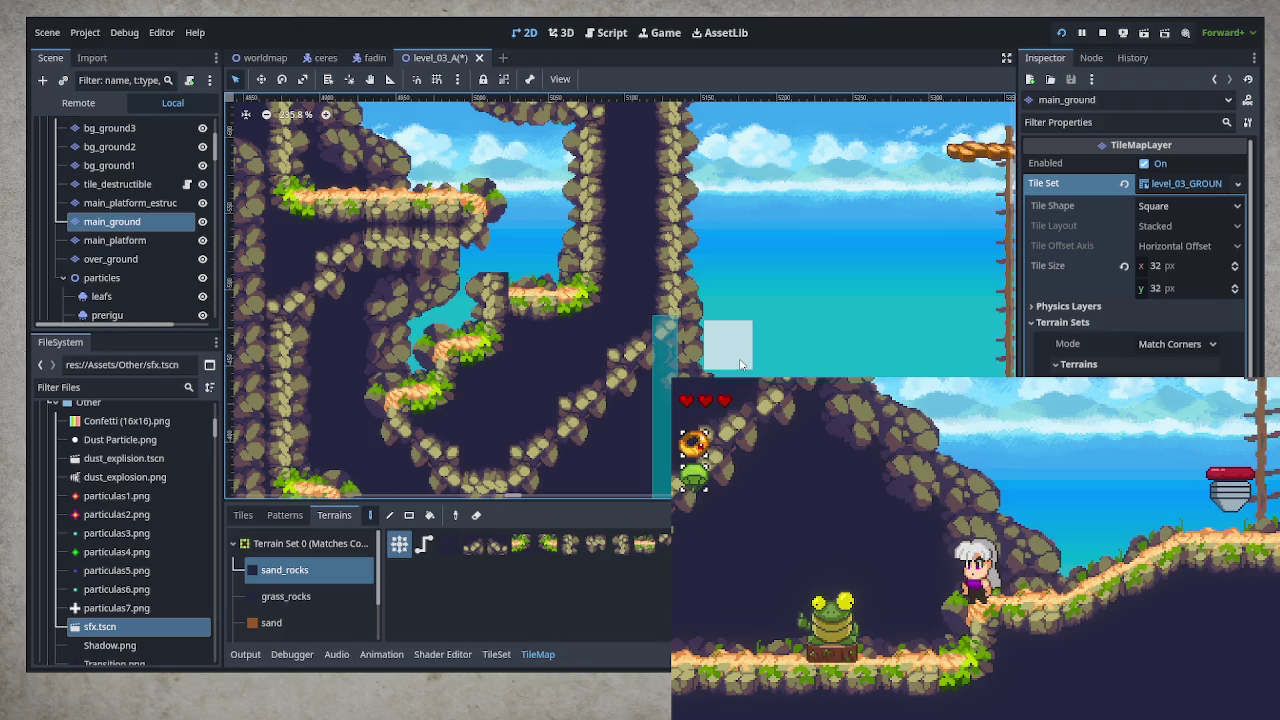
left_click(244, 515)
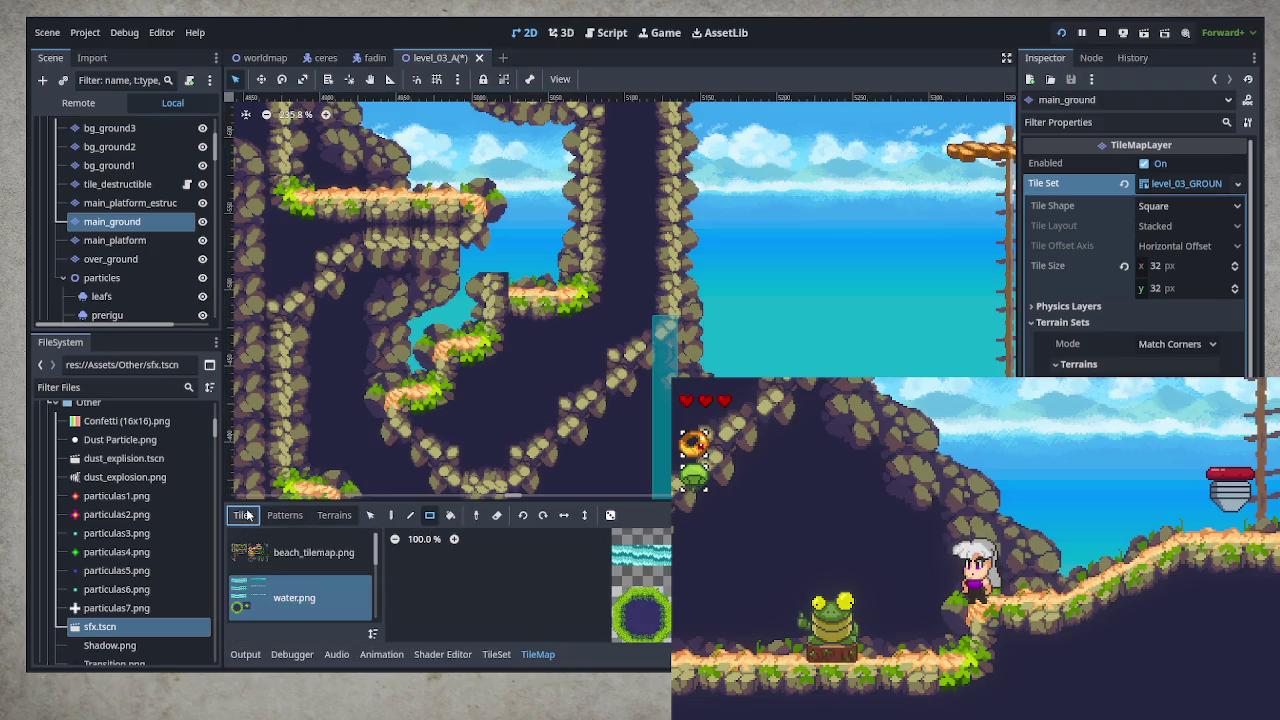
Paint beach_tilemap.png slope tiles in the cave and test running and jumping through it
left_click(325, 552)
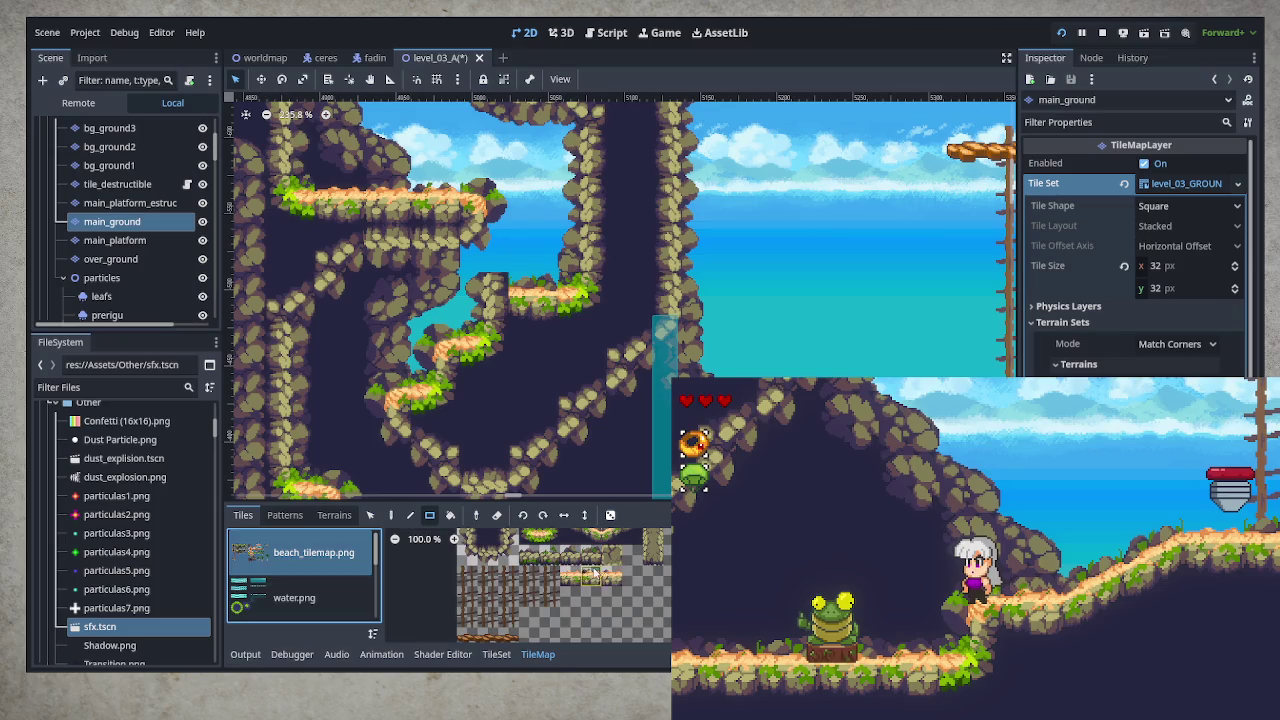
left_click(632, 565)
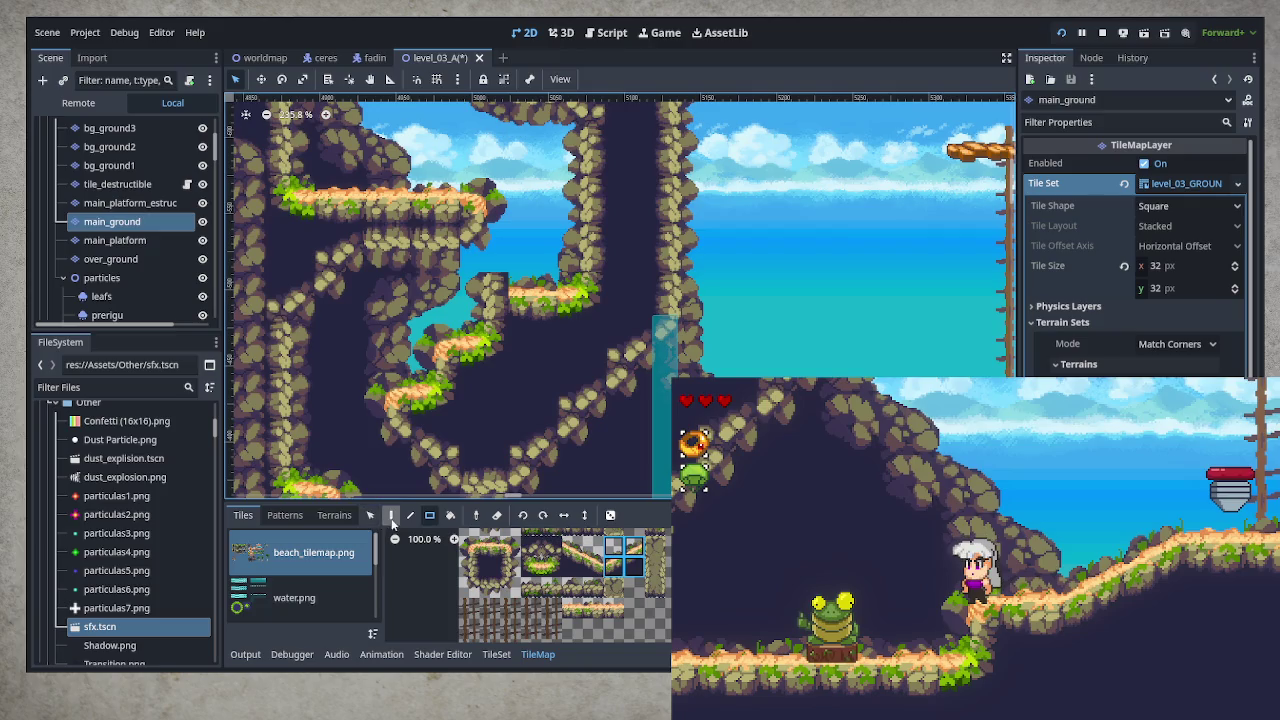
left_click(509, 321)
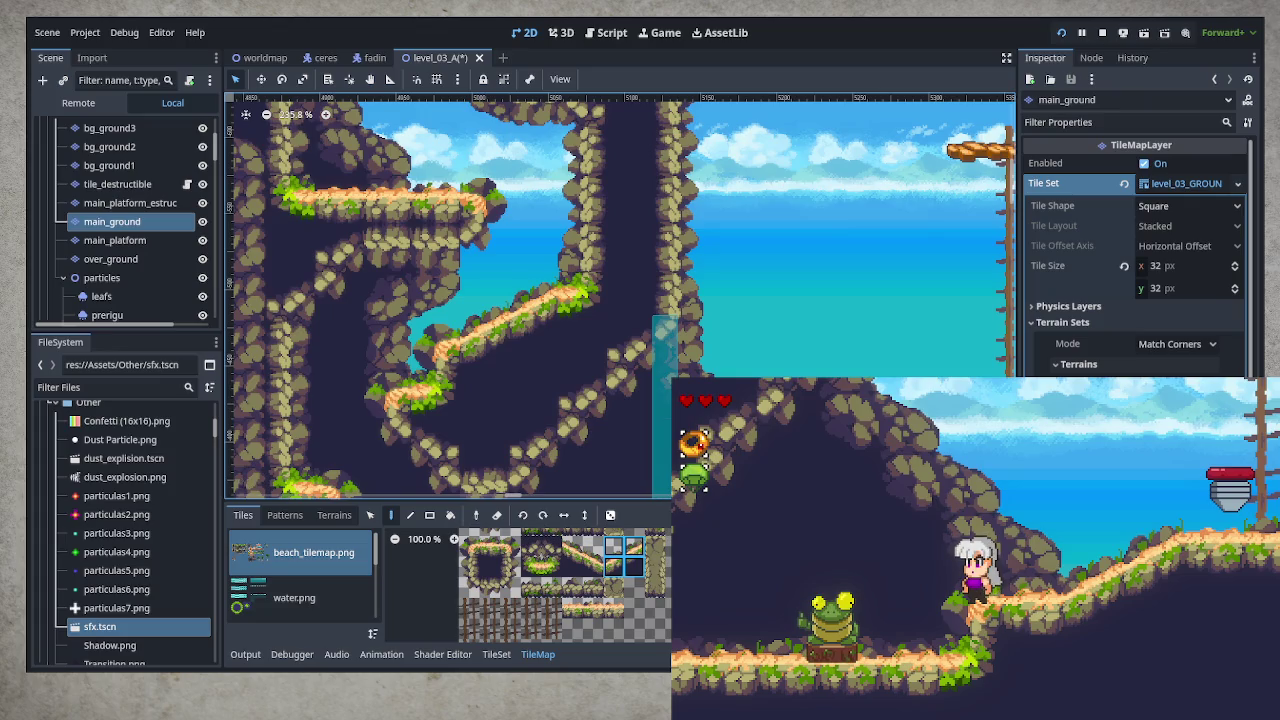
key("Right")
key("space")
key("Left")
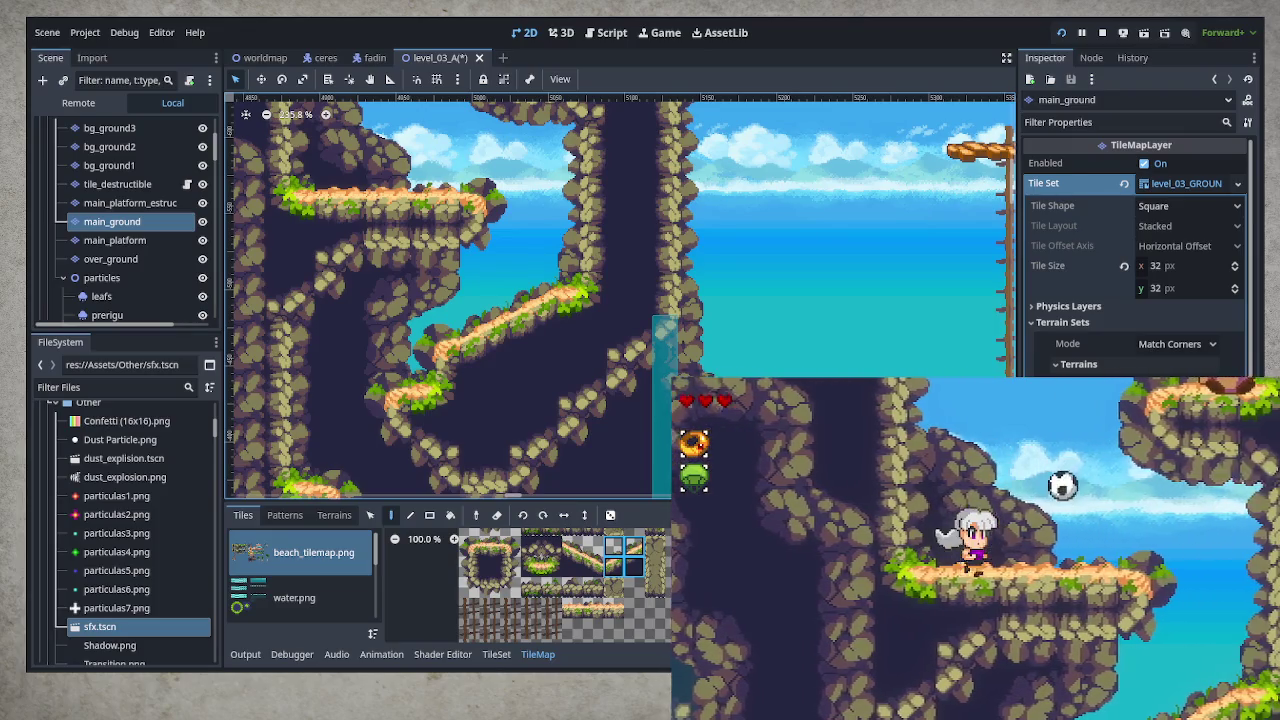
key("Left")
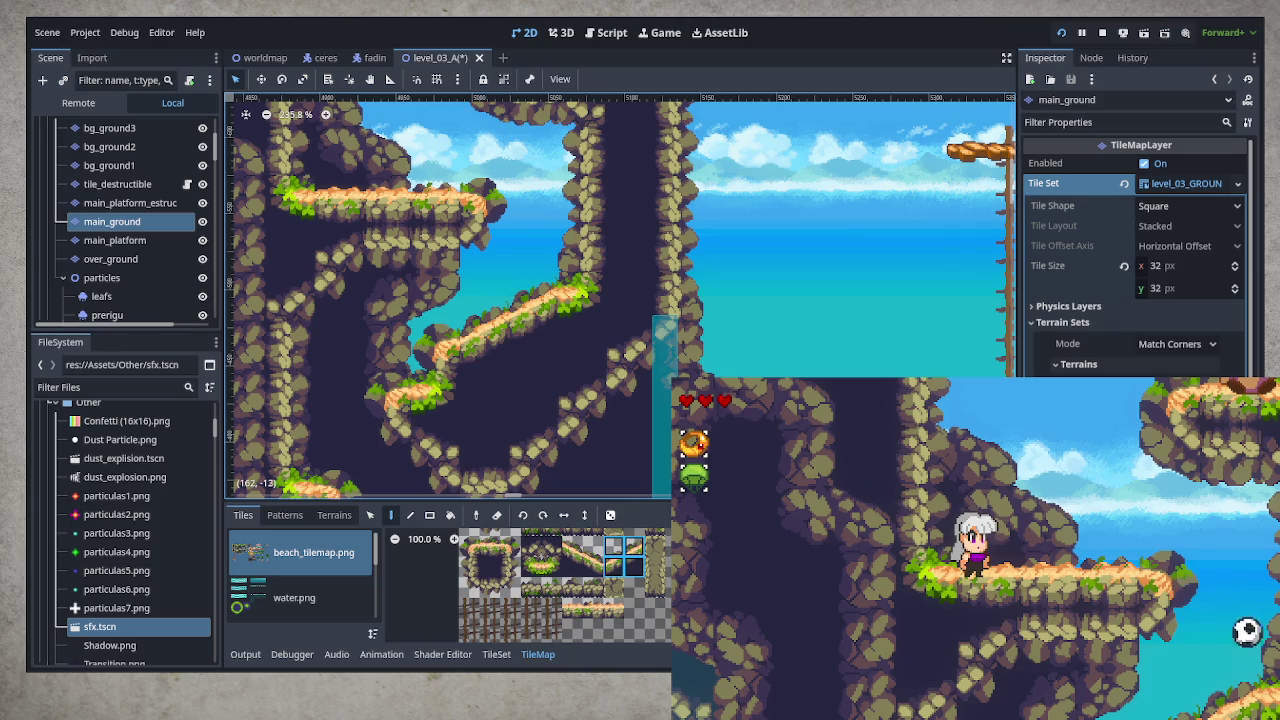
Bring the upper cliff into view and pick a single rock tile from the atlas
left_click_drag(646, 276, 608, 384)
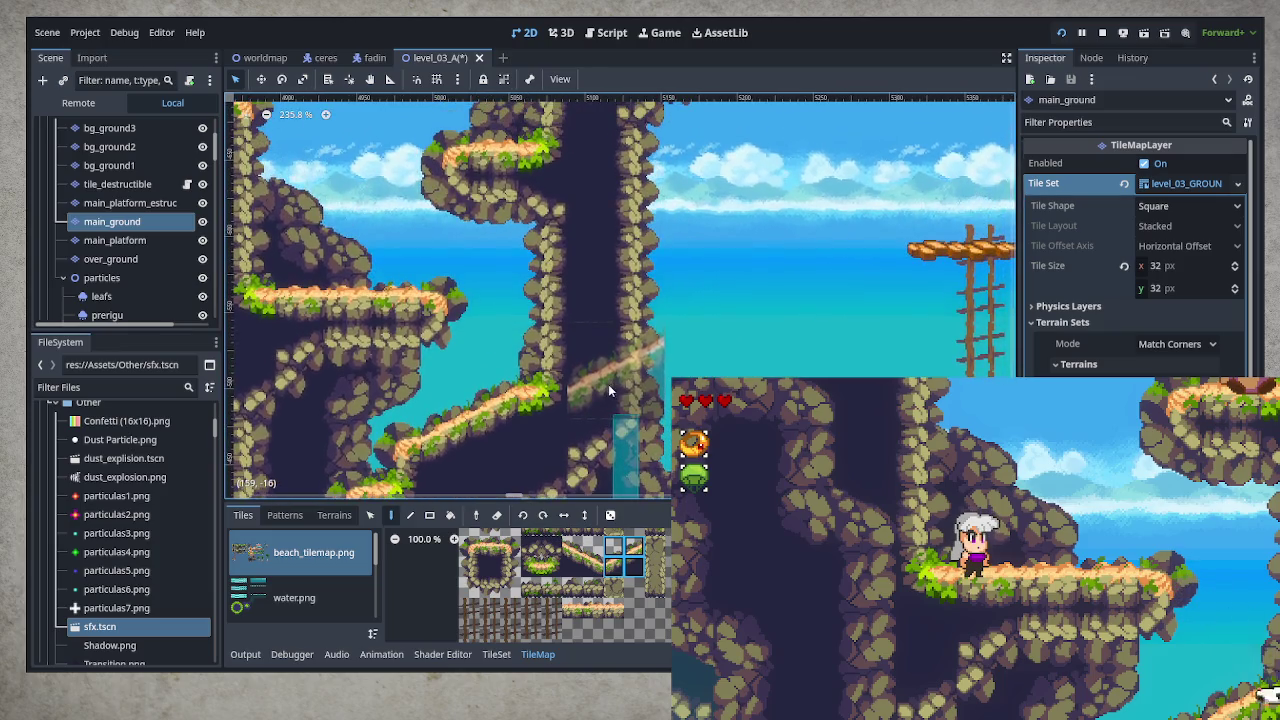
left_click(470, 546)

○ ○ ○

▶ Problem
Your answer must be an exact transcription of every entry, minus the pictures.

▶ Exercise result
left_click(244, 515)
Paint beach_tilemap.png slope tiles in the cave and test running and jumping through it
left_click(325, 552)
left_click(632, 565)
left_click(509, 321)
key("Right")
key("space")
key("Left")
key("Left")
Bring the upper cliff into view and pick a single rock tile from the atlas
left_click_drag(646, 276, 608, 384)
left_click(470, 546)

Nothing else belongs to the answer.